In 1957 Chamberlin, followed by Archibald, invited Chicago to engage in a
similar regression race over the respective merits of monopolistic and
perfect competition. Friedman and Stigler bluntly refused. This to my
mind illustrates Stigler's understanding -- derived from his acute
awareness of the sociology of knowledge in the economics profession -- of
the dangers of engaging in what he called the unpredictable "foxhunts of
controversy" when a position of which he approved was called into question.
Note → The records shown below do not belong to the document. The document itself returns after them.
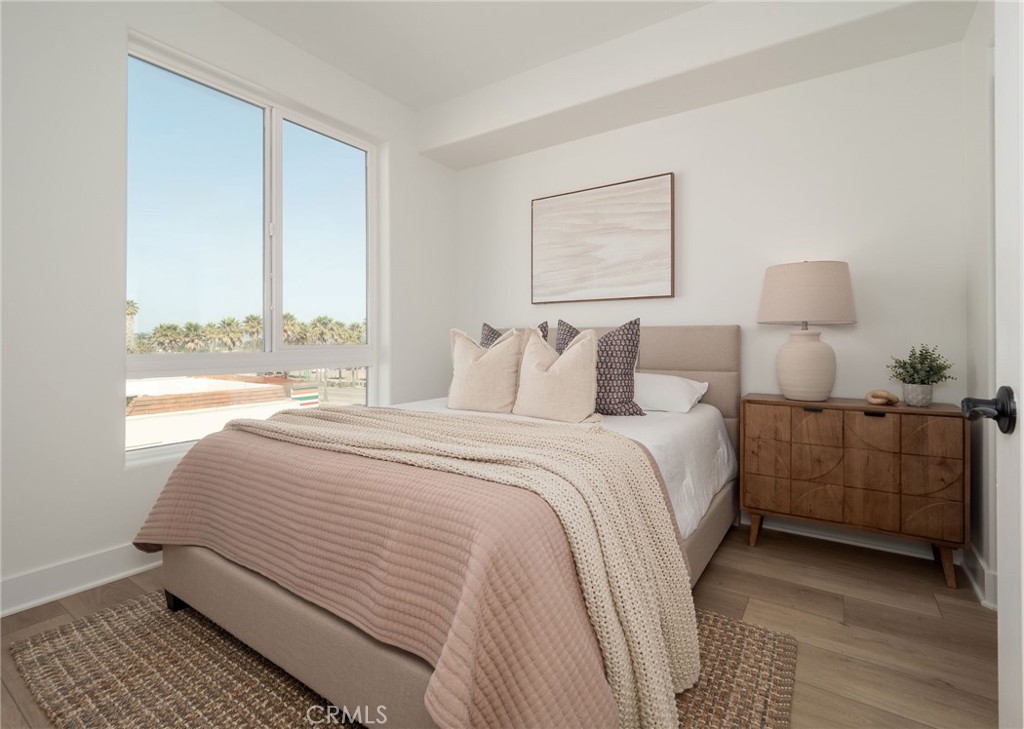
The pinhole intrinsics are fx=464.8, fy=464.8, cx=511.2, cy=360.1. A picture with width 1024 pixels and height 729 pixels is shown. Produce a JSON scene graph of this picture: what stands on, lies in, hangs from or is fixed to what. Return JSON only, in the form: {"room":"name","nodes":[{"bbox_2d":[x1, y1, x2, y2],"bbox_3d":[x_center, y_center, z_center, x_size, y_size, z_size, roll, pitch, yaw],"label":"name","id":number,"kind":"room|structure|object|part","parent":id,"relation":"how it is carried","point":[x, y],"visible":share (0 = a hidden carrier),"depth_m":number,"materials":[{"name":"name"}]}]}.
{"room":"bedroom","nodes":[
{"label":"bedroom","id":0,"kind":"room"},
{"bbox_2d":[0,0,455,614],"bbox_3d":[-1.551,-0.430,2.427,0.203,2.755,3.712,0,0,34],"label":"left wall","id":1,"kind":"structure","parent":0,"point":[225,13],"depth_m":1.96,"materials":[{"name":"white paint"}]},
{"bbox_2d":[0,542,162,617],"bbox_3d":[-1.556,0.884,2.231,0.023,0.124,3.489,0,0,34],"label":"baseboard","id":2,"kind":"structure","parent":1,"relation":"attached to","point":[27,605],"depth_m":1.88,"materials":[{"name":"white paint"}]},
{"bbox_2d":[125,35,376,463],"bbox_3d":[-1.383,-0.517,2.717,0.097,1.934,1.419,0,0,34],"label":"window","id":3,"kind":"structure","parent":1,"relation":"in","point":[277,307],"depth_m":2.63,"materials":[{"name":"glass"}]},
{"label":"pane","id":4,"kind":"part","parent":3,"relation":"part of","materials":[{"name":"clear glass"}]},
{"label":"mullion","id":5,"kind":"part","parent":3,"relation":"part of","materials":[{"name":"white plastic"}]},
{"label":"pane","id":6,"kind":"part","parent":3,"relation":"part of","materials":[{"name":"clear glass"}]},
{"bbox_2d":[0,522,1002,728],"bbox_3d":[-0.090,0.995,1.381,3.660,0.101,3.993,0,0,34],"label":"floor","id":7,"kind":"structure","parent":0,"point":[849,605],"depth_m":1.66,"materials":[{"name":"brown wood"}]},
{"bbox_2d":[7,593,796,728],"bbox_3d":[-0.351,0.944,1.515,2.133,0.014,1.674,0,0,34],"label":"rug","id":8,"kind":"object","parent":7,"relation":"on","point":[112,615],"visible":0.43,"depth_m":1.37,"materials":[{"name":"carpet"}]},
{"bbox_2d":[133,322,741,728],"bbox_3d":[-0.001,0.389,2.152,1.694,1.096,2.342,0,0,34],"label":"bed","id":9,"kind":"object","parent":8,"relation":"on","point":[262,594],"visible":0.7,"depth_m":1.29,"materials":[{"name":"fabric"}]},
{"bbox_2d":[138,414,627,728],"bbox_3d":[-0.485,0.586,1.524,1.761,0.604,0.778,0,0,34],"label":"pink quilt","id":10,"kind":"object","parent":9,"relation":"on","point":[332,455],"visible":0.73,"depth_m":1.09,"materials":[{"name":"pink fabric"}]},
{"bbox_2d":[215,403,697,726],"bbox_3d":[-0.308,0.565,1.595,1.738,0.640,0.600,0,0,34],"label":"throw blanket","id":11,"kind":"object","parent":10,"relation":"on","point":[680,632],"visible":0.91,"depth_m":1.19,"materials":[{"name":"beige fabric"}]},
{"bbox_2d":[479,321,550,347],"bbox_3d":[-0.029,0.019,2.806,0.486,0.504,0.233,0,0,34],"label":"patterned pillow","id":12,"kind":"object","parent":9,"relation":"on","point":[495,334],"visible":0.13,"depth_m":2.86,"materials":[{"name":"grey fabric"}]},
{"bbox_2d":[513,325,599,422],"bbox_3d":[0.217,0.066,2.276,0.489,0.469,0.235,0,0,34],"label":"beige pillow","id":13,"kind":"object","parent":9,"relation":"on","point":[575,355],"visible":1,"depth_m":2.19,"materials":[{"name":"beige fabric"}]},
{"bbox_2d":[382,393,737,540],"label":"white sheet","id":14,"kind":"object","parent":9,"relation":"on","point":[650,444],"visible":0.17,"depth_m":2.04,"materials":[{"name":"white fabric"}]},
{"bbox_2d":[446,326,524,413],"bbox_3d":[-0.147,0.053,2.514,0.491,0.466,0.233,0,0,34],"label":"beige pillow","id":15,"kind":"object","parent":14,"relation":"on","point":[487,375],"visible":0.99,"depth_m":2.43,"materials":[{"name":"beige fabric"}]},
{"bbox_2d":[557,317,642,416],"bbox_3d":[0.427,0.041,2.386,0.473,0.499,0.223,0,0,16],"label":"patterned pillow","id":16,"kind":"object","parent":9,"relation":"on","point":[608,336],"visible":0.7,"depth_m":2.30,"materials":[{"name":"grey fabric"}]},
{"bbox_3d":[0.451,0.316,2.938,1.666,1.016,0.183,0,0,34],"label":"headboard","id":17,"kind":"part","parent":9,"relation":"part of","materials":[{"name":"beige fabric"}]},
{"bbox_2d":[634,372,708,413],"bbox_3d":[0.706,0.174,2.619,0.673,0.194,0.403,0,0,34],"label":"white pillow","id":18,"kind":"object","parent":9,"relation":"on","point":[687,394],"visible":0.65,"depth_m":2.42,"materials":[{"name":"white fabric"}]},
{"bbox_2d":[739,394,968,588],"bbox_3d":[1.590,0.575,2.247,0.843,0.737,0.370,0,0,34],"label":"wooden dresser","id":19,"kind":"object","parent":7,"relation":"on","point":[901,453],"visible":0.99,"depth_m":2.06,"materials":[{"name":"brown wood"}]},
{"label":"leg","id":20,"kind":"part","parent":19,"relation":"part of","materials":[{"name":"brown wood"}]},
{"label":"drawer","id":21,"kind":"part","parent":19,"relation":"part of","materials":[{"name":"brown wood"}]},
{"bbox_2d":[758,260,855,400],"bbox_3d":[1.471,-0.148,2.329,0.415,0.681,0.413,0,0,34],"label":"table lamp","id":22,"kind":"object","parent":19,"relation":"on","point":[818,348],"visible":0.99,"depth_m":2.22,"materials":[{"name":"beige fabric"}]},
{"bbox_3d":[1.460,0.016,2.340,0.280,0.361,0.279,-1,0,22],"label":"lamp base","id":23,"kind":"part","parent":22,"relation":"part of","materials":[{"name":"ceramic"}]},
{"bbox_3d":[1.472,-0.325,2.356,0.481,0.279,0.464,0,0,34],"label":"lamp shade","id":24,"kind":"part","parent":22,"relation":"part of","materials":[{"name":"beige fabric"}]},
{"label":"drawer pull","id":25,"kind":"part","parent":19,"relation":"part of","materials":[{"name":"metal"}]},
{"bbox_3d":[1.673,0.250,2.149,0.070,0.022,0.031,0,0,34],"label":"drawer pull","id":26,"kind":"part","parent":19,"relation":"part of","materials":[{"name":"metal"}]},
{"bbox_2d":[866,389,899,406],"bbox_3d":[1.716,0.172,2.156,0.126,0.069,0.101,0,0,34],"label":"knot","id":27,"kind":"object","parent":19,"relation":"on","point":[889,396],"visible":0.99,"depth_m":2.13,"materials":[{"name":"wood"}]},
{"bbox_2d":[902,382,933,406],"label":"plant pot","id":28,"kind":"object","parent":19,"relation":"on","point":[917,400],"visible":0.94,"depth_m":2.05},
{"bbox_2d":[887,344,955,405],"bbox_3d":[1.841,0.062,2.096,0.245,0.274,0.243,0,0,34],"label":"potted plant","id":29,"kind":"object","parent":19,"relation":"on","point":[907,371],"visible":0.99,"depth_m":2.07,"materials":[{"name":"green plant"}]},
{"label":"leg","id":30,"kind":"part","parent":19,"relation":"part of","materials":[{"name":"brown wood"}]},
{"bbox_2d":[214,0,975,122],"bbox_3d":[-0.134,-1.862,1.255,3.849,0.112,4.072,0,0,34],"label":"ceiling","id":31,"kind":"structure","parent":0,"point":[411,103],"depth_m":2.57,"materials":[{"name":"white paint"}]},
{"bbox_2d":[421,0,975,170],"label":"ceiling beam","id":32,"kind":"structure","parent":31,"relation":"attached to","point":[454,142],"depth_m":2.49,"materials":[{"name":"white paint"}]},
{"bbox_2d":[453,35,968,520],"bbox_3d":[0.857,-0.442,3.068,3.355,2.781,0.161,0,0,34],"label":"back wall","id":33,"kind":"structure","parent":0,"point":[691,161],"depth_m":2.54,"materials":[{"name":"white paint"}]},
{"bbox_2d":[530,172,674,303],"bbox_3d":[0.567,-0.775,3.110,0.996,0.760,0.039,0,0,34],"label":"picture","id":34,"kind":"object","parent":33,"relation":"attached to","point":[565,221],"visible":0.99,"depth_m":3.06,"materials":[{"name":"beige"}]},
{"bbox_2d":[746,513,950,561],"bbox_3d":[0.850,0.882,3.000,3.034,0.118,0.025,0,0,34],"label":"baseboard","id":35,"kind":"structure","parent":33,"relation":"attached to","point":[794,532],"depth_m":2.39,"materials":[{"name":"white paint"}]},
{"bbox_2d":[962,0,998,611],"bbox_3d":[1.223,-0.422,0.727,0.160,2.773,3.370,0,0,34],"label":"right wall","id":36,"kind":"structure","parent":0,"point":[981,357],"depth_m":1.91,"materials":[{"name":"white paint"}]},
{"bbox_2d":[961,546,996,608],"bbox_3d":[1.870,0.886,1.846,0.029,0.121,0.812,0,0,34],"label":"baseboard","id":37,"kind":"structure","parent":36,"relation":"attached to","point":[975,584],"depth_m":1.88,"materials":[{"name":"white paint"}]},
{"bbox_2d":[964,0,1023,728],"bbox_3d":[0.603,-0.100,0.394,0.175,2.118,0.936,0,0,34],"label":"door","id":38,"kind":"structure","parent":36,"relation":"in","point":[1022,496],"depth_m":0.74,"materials":[{"name":"white paint"}]},
{"bbox_2d":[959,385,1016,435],"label":"door handle","id":39,"kind":"object","parent":38,"relation":"attached to","point":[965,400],"visible":0.94,"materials":[{"name":"black metal"}]},
{"label":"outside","id":40,"kind":"structure","parent":0,"visible":0},
{"label":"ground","id":41,"kind":"structure","parent":40,"visible":0},
{"bbox_2d":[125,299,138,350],"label":"palm tree","id":42,"kind":"object","parent":41,"relation":"on","point":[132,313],"visible":0.23,"materials":[{"name":"plant"}]},
{"bbox_2d":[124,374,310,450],"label":"building","id":43,"kind":"structure","parent":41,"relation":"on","point":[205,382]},
{"bbox_2d":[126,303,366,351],"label":"palm trees","id":44,"kind":"object","parent":41,"relation":"on","point":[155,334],"visible":0.33,"materials":[{"name":"green plant"}]}
]}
Since he dissaproved of the hegemony of the Keynesian system, foxhunts in
this area could only lead to places that the Keynesians could not predic,
and to outcomes that they would not approve. How much Keynesian energy was
dissipated in regression races that (Friedman knew) could only weaken its
dominant position?
The logic of the formalist revolution forced the 'macroeconomic Keynesians'
to exchange theoretical/textbook hegemony for empirical uncertainty; an
exchange that Stigler and Friedman would not make at a microeconomic level.
Their understanding of the formalist revolution was superior to the
formalists' understanding; this understanding was derived, in part, from
Friedman's greater exposure to data and statistical analysis and, in part,
from Stigler's 'professional' and Friedman's 'amateur' understanding of the
dynamics of the sociology of knowledge in the economics profession.